Kommentar
Ist Betteln ein Beruf?
Betroffen sind in jüngster Zeit einige Schweizer Städte – vorab Basel und Genf. In Basel wurde Mitte Sommer das bestehende Bettelverbot im Rahmen einer Gesetzesrevision aufgehoben. Diese Massnahme wird jetzt für den massiven Anstieg von bettelnden Menschen aus Osteuropa, vorwiegend Roma aus Rumänien, verantwortlich gemacht. Der Zusammenhang ist zwar nicht von der Hand zu weisen, schuld daran könnten aber auch die europaweiten Beschränkungen gegen die Corona-Pandemie sein, die überall die Ärmsten am stärksten trifft. Wie weit jedoch Leute aus Rumänien besonders darunter leiden, ist schwer abschätzbar.

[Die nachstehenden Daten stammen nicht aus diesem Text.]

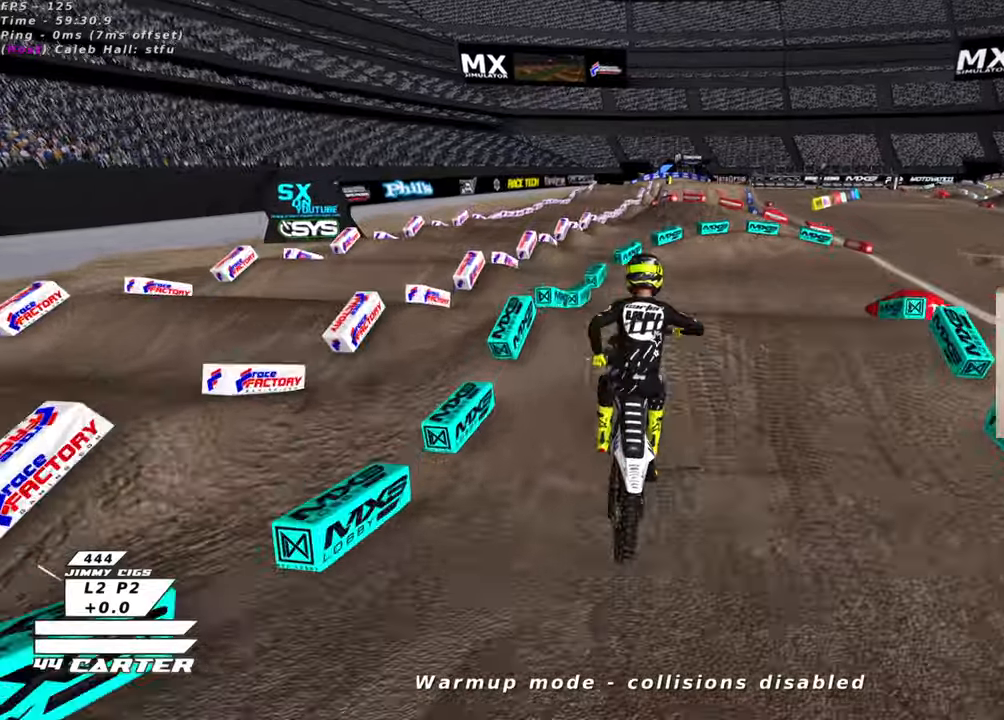
{"buttons": [], "left_stick": "down", "right_stick": "center", "events": [[50, "left_stick", "up"], [100, "R2", "down"], [250, "R2", "up"], [400, "X", "down"], [416, "left_stick", "down"], [483, "X", "up"]]}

Tatsache ist, dass viele der Bettelnden per Auto, per Autocar oder gar mit dem Flugzeug hier anreisen, um Geld zu erbetteln. Sie nehmen dabei wenig Rücksicht auf die ansässige Bevölkerung, setzen sich vor Läden in der Fussgängerzone oder in Zentrumsnähe, übernachten in Parks oder in Hauseingängen von nachts unbelebten Geschäftsliegenschaften. Bei strenger Kälte liegen sie eingewickelt in Schlafsäcken auf Trottoirs und betteln auch auf diese Weise. Andere gehen in belebten Strassen oder auf Plätzen hin und her, halten die ausgestreckte Hand vor und insistieren oft hartnäckig und manchmal aggressiv. Dieser Zustand dauerte über den ganzen Winter an und führte – wenig verwunderlich – zu Protesten und heftigen Diskussionen. Ende Dezember beschloss der Basler Grosse Rat mit einer knappen Mehrheit, das Bettelverbot wieder einzuführen. Doch kurz danach beschied ein Urteil des europäischen Gerichtshofes für Menschenrechte, dass ein generelles Bettelverbot für einzelne Individuen nicht rechtens sei, nach wie vor darf aber bandenmässiges Betteln verboten werden, was in Basel übrigens formal trotz der Aufhebung des Verbotes der Fall war. Weil aber eine neue gesetzliche Anpassung noch nicht in Sicht ist, blieb der Entscheid des Grossen Rates zur Wiedereinführung des Bettelverbotes bis jetzt wirkungslos.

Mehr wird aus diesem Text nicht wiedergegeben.